- _OPDRACHTEN_:
(a) Noem alle opties met twee koppeltekens die in de tekst over dpkg-buildflags worden beschreven.
(b) In welke versie van dpkg werd het programma volgens de tekst over dpkg-buildflags geïntroduceerd?
(c) Geef voor elke bewering aan of ze klopt met de tekst over dpkg-buildflags, en onderbouw dat met een letterlijk citaat. (i) Lege regels in de configuratiebestanden worden genegeerd. (ii) De optie --list is de standaardactie. (iii) De informatie van --status is er sinds dpkg 1.16.5.

De configuratiebestanden kunnen commentaar bevatten op regels die
beginnen met een hekje (#). Ook lege regels worden genegeerd.
Dit programma werd geïntroduceerd in dpkg 1.15.7.
- --dump
- Op standaarduitvoer alle compilatievlaggen en hun waarden tonen. Dit geeft
per regel één vlag en de waarde ervan weer met daartussenin
een gelijkheidsteken (“vlag=waarde”). Dit is
de standaardactie.
- --list
- Een lijst weergeven van vlaggen die door de huidige leverancier
ondersteund worden (één per regel). Zie het onderdeel
"ONDERSTEUNDE VLAGGEN" voor meer informatie daarover.
- --status
- Eventuele informatie laten zien welke nuttig kan zijn om het gedrag te
verklaren van dpkg-buildflags (sinds dpkg 1.16.5): relevante
omgevingsvariabelen, huidige leverancier, toestand van alle
functievlaggen. Ook de resulterende compileervlaggen met hun oorsprong
weergeven.

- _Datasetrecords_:
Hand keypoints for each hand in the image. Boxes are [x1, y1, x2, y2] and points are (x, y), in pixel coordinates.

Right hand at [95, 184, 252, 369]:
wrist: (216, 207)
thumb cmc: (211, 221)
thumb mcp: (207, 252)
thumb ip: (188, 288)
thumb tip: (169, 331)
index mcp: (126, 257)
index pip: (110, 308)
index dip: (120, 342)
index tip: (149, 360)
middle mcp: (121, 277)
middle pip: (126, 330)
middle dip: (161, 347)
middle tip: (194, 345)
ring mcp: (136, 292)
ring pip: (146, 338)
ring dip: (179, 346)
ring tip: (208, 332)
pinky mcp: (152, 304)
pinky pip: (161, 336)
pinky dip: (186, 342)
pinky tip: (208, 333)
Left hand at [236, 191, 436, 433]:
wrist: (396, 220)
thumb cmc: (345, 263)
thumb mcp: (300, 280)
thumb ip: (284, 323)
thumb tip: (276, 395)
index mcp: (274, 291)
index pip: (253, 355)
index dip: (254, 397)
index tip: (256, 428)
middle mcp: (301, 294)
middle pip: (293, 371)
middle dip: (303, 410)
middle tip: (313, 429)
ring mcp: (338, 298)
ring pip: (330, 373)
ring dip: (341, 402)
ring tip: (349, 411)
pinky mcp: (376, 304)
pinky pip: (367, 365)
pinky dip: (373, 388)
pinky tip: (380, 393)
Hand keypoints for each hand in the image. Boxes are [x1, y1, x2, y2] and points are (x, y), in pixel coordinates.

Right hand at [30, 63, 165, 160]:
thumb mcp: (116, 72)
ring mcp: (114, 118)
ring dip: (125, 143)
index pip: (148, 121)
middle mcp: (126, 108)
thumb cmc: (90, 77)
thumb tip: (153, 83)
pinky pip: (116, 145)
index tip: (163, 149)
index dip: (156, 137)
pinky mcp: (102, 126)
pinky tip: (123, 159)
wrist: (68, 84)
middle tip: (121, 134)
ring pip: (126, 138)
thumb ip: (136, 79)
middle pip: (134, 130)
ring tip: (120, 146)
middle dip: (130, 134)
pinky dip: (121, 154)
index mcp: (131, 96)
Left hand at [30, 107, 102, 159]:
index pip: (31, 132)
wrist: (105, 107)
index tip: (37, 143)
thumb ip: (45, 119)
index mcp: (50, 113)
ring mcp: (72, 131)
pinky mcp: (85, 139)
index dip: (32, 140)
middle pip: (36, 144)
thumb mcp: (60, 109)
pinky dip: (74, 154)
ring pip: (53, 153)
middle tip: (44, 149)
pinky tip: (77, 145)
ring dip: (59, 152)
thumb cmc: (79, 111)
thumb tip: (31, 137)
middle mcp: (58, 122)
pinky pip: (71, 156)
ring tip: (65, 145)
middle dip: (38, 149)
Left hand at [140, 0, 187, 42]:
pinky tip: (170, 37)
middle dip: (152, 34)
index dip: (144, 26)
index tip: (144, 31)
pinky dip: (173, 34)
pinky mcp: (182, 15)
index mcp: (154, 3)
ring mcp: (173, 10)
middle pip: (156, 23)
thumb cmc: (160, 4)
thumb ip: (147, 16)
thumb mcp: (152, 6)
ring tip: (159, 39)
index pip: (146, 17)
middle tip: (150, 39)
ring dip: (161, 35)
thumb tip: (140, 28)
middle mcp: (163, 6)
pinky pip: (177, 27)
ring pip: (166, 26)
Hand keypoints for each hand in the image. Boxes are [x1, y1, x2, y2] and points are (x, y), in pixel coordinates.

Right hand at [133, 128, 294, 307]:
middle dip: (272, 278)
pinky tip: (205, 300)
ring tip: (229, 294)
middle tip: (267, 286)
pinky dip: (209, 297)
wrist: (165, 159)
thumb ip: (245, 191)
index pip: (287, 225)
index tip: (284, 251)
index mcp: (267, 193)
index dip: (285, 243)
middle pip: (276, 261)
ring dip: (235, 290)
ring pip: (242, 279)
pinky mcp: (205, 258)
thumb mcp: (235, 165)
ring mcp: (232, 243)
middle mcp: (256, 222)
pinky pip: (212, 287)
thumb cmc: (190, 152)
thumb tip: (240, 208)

- _VERWACHTE ANTWOORDEN_:
(a) --dump, --list, --status

(b) In dpkg 1.15.7.

(c)
(i) Ja: "Ook lege regels worden genegeerd."
(ii) Nee: bij --dump staat "Dit is de standaardactie."
(iii) Ja: "(sinds dpkg 1.16.5)"